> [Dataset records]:
***
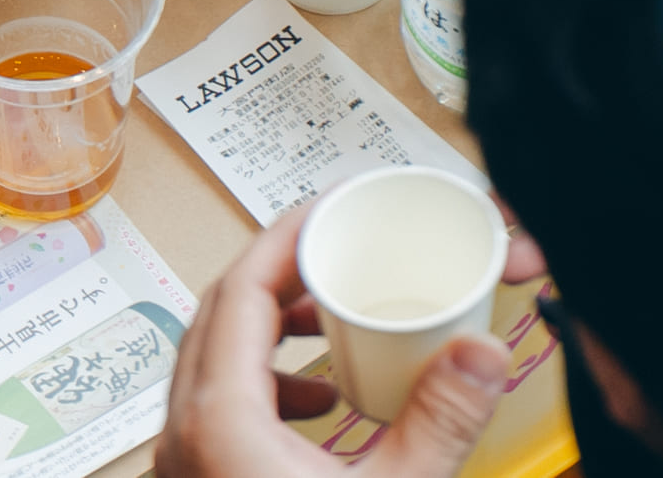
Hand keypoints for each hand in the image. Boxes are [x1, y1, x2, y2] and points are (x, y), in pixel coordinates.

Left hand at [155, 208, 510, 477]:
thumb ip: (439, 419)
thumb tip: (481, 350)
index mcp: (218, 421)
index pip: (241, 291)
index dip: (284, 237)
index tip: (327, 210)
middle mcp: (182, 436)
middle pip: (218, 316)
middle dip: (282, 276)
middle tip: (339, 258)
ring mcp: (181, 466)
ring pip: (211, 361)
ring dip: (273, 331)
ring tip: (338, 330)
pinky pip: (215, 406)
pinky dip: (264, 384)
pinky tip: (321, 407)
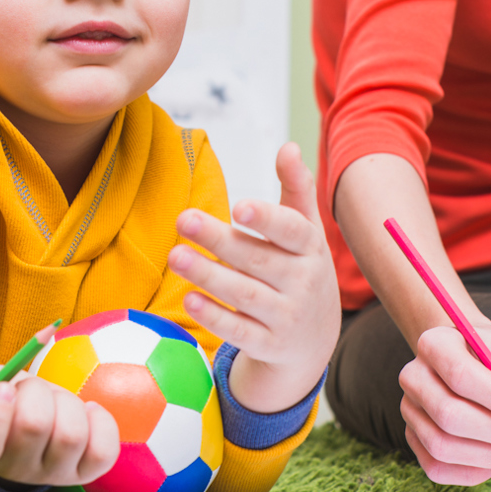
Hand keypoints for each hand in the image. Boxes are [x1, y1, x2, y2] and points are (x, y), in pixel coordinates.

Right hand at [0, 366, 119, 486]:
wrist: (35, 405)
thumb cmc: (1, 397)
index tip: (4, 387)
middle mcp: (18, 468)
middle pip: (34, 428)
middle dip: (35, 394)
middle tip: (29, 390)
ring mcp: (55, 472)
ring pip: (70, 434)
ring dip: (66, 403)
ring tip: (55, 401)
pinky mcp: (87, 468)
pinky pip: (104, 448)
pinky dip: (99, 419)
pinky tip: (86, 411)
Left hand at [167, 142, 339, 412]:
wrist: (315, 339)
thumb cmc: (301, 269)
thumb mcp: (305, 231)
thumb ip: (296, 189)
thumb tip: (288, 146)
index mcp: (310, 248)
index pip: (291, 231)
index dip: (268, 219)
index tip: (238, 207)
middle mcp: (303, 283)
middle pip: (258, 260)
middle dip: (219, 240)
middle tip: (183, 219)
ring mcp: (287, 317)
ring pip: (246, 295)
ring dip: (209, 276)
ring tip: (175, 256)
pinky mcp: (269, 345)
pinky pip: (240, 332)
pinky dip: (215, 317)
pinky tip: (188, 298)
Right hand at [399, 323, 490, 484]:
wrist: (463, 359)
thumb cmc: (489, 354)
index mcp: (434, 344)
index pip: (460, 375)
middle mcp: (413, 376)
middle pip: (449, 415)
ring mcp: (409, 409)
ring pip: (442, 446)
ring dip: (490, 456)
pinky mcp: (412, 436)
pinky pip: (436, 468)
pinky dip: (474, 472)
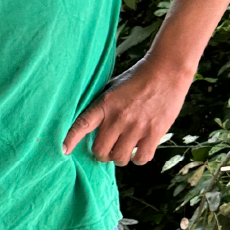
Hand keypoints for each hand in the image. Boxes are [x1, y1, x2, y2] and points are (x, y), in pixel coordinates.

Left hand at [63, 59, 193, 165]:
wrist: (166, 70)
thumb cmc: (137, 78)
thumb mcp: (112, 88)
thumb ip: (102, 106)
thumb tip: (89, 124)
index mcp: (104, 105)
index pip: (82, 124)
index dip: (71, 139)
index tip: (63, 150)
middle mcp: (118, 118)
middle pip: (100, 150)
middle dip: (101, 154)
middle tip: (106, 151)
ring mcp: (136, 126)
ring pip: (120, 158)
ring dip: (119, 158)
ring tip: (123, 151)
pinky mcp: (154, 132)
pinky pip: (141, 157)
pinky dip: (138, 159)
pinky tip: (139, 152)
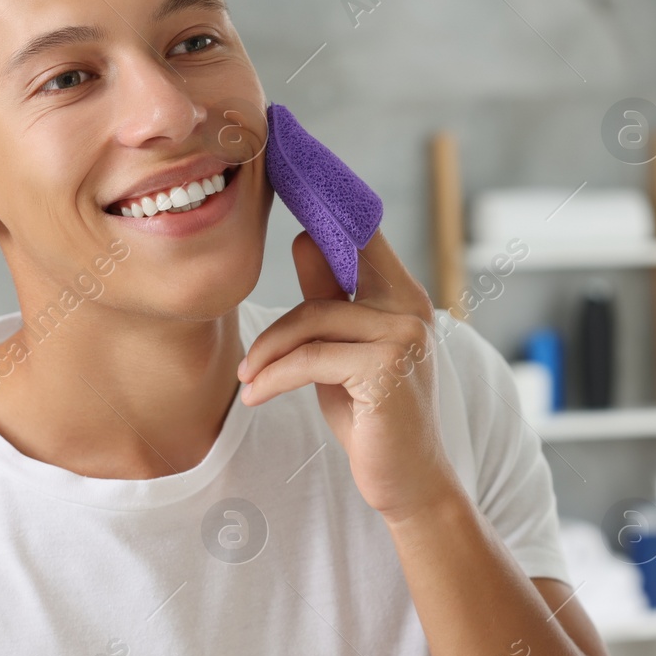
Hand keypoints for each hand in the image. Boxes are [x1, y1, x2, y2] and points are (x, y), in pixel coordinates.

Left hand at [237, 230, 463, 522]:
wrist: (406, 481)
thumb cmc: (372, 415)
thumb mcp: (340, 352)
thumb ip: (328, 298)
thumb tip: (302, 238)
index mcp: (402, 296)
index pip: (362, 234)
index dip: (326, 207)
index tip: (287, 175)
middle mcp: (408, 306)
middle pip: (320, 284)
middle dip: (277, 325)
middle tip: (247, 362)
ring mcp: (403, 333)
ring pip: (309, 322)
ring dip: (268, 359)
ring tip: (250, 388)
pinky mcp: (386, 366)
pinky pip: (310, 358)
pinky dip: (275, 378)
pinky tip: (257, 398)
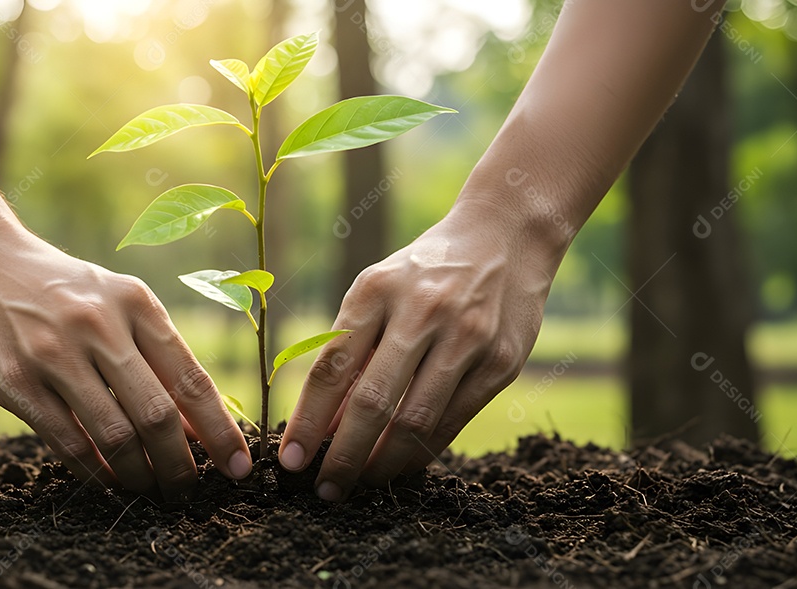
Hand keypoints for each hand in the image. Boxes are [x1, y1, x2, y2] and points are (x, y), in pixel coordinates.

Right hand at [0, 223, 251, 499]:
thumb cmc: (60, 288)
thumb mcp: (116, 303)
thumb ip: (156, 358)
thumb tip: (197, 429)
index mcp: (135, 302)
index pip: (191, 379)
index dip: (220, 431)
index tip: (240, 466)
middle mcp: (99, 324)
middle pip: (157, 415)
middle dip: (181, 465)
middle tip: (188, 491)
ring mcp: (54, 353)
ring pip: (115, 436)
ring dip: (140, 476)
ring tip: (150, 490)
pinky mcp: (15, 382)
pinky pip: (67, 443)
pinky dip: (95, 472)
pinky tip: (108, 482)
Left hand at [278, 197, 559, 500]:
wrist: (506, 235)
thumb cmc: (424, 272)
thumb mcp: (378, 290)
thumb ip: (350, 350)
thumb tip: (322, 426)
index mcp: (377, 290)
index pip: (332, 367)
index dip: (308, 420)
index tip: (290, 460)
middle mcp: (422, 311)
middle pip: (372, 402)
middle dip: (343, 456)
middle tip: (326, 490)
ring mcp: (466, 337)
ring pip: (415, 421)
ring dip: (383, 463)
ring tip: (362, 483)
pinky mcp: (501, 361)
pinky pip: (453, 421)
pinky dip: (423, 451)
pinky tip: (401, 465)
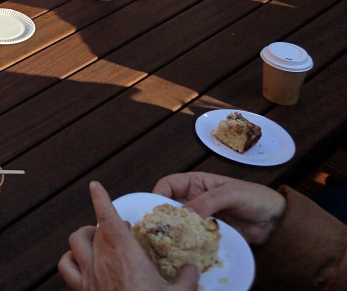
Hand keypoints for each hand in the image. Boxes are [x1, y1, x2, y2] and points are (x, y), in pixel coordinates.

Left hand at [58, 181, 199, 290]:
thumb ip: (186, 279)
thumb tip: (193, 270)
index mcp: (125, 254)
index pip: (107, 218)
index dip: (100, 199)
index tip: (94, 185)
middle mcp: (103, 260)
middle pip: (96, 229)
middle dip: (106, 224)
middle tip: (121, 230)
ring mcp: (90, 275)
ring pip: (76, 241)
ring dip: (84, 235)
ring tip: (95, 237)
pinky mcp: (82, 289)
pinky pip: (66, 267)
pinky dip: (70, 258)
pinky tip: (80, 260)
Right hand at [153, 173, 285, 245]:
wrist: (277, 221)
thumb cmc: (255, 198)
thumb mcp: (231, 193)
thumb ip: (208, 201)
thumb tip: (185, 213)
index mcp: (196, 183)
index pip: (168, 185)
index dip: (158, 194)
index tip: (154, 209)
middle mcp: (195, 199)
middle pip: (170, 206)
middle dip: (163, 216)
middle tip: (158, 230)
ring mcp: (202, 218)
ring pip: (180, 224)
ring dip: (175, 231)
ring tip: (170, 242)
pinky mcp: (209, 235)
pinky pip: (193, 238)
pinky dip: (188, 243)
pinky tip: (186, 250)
***
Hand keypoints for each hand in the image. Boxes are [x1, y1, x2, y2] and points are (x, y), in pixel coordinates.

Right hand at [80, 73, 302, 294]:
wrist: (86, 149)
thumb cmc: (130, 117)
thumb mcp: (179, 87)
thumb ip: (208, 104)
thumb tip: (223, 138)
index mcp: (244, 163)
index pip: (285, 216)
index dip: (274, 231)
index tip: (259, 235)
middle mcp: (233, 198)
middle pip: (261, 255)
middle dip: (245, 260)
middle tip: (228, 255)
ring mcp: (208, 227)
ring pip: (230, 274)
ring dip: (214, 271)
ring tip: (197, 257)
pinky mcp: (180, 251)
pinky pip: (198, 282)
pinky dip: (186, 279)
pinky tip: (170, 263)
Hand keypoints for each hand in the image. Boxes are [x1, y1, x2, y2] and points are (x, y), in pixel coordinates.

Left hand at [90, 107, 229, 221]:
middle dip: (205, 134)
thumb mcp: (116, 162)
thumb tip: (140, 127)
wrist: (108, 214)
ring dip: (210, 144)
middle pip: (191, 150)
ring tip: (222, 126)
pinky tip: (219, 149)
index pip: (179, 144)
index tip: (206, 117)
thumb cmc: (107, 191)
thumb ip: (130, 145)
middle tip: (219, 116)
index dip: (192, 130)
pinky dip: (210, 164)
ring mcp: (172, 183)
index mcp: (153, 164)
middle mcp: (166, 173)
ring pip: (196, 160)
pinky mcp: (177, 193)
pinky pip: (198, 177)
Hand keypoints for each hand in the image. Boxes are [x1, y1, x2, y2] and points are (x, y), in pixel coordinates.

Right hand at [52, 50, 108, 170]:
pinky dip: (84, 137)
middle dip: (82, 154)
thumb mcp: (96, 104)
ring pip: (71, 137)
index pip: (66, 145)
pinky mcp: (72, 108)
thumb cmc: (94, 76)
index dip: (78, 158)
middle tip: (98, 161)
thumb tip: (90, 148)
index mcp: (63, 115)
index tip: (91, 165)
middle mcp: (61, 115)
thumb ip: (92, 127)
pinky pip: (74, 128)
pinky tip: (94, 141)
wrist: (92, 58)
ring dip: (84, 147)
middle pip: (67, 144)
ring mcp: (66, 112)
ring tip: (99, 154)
***
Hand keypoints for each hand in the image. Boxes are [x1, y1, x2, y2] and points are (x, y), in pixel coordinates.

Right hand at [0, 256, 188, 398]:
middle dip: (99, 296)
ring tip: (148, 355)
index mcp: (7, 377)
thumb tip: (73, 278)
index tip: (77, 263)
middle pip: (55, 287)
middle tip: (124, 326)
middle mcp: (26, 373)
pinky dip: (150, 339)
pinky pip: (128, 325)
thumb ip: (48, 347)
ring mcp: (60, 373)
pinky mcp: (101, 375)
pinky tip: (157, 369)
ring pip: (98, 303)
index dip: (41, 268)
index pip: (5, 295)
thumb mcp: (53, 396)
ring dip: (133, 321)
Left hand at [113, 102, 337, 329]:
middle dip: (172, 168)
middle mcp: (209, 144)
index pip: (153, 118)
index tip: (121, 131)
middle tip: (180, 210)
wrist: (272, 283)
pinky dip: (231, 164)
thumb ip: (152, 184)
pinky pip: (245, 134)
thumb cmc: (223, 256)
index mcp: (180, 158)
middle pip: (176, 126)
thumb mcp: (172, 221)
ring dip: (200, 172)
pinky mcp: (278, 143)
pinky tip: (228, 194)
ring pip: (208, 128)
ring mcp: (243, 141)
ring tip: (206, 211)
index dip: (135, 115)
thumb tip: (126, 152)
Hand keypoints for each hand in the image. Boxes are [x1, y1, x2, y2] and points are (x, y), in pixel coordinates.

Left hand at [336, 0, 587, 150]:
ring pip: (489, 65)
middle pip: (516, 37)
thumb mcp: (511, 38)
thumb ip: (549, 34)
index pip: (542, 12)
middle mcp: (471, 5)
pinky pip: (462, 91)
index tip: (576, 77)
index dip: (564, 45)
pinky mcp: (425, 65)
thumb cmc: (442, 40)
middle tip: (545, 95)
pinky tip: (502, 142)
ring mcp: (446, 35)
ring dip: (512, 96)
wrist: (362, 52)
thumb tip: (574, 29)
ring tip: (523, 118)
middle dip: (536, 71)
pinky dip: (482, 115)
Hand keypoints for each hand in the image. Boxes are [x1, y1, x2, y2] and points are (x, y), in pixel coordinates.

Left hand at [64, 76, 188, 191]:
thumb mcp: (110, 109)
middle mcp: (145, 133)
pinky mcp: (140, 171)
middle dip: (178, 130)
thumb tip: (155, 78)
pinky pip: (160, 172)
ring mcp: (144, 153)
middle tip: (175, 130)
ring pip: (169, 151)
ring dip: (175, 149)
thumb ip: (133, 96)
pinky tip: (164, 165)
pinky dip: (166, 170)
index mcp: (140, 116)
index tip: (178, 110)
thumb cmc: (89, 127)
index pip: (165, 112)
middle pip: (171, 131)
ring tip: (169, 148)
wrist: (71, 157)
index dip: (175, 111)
***
> [Your assignment]: Only the lines above starting at the line that holds "thumb ip: (130, 145)" and ending at the line that holds "thumb tip: (90, 148)" are to be repeated, exactly and in full.

> [Exercise result]:
thumb ip: (130, 145)
middle tip: (219, 116)
index dip: (192, 130)
pinky dip: (210, 164)
ring mcp: (172, 183)
index mcp: (153, 164)
middle mcp: (166, 173)
ring pip: (196, 160)
pinky mcp: (177, 193)
pinky pip: (198, 177)
Hand keypoints for each hand in the image. Boxes are [x1, y1, x2, y2] and points are (x, y), in pixel coordinates.

Right hand at [52, 50, 108, 170]:
pinky dip: (84, 137)
middle dip: (82, 154)
thumb mcp: (96, 104)
ring pip: (71, 137)
index pip: (66, 145)
pinky mcp: (72, 108)
thumb cmc: (94, 76)
index dip: (78, 158)
middle tip: (98, 161)
thumb tip: (90, 148)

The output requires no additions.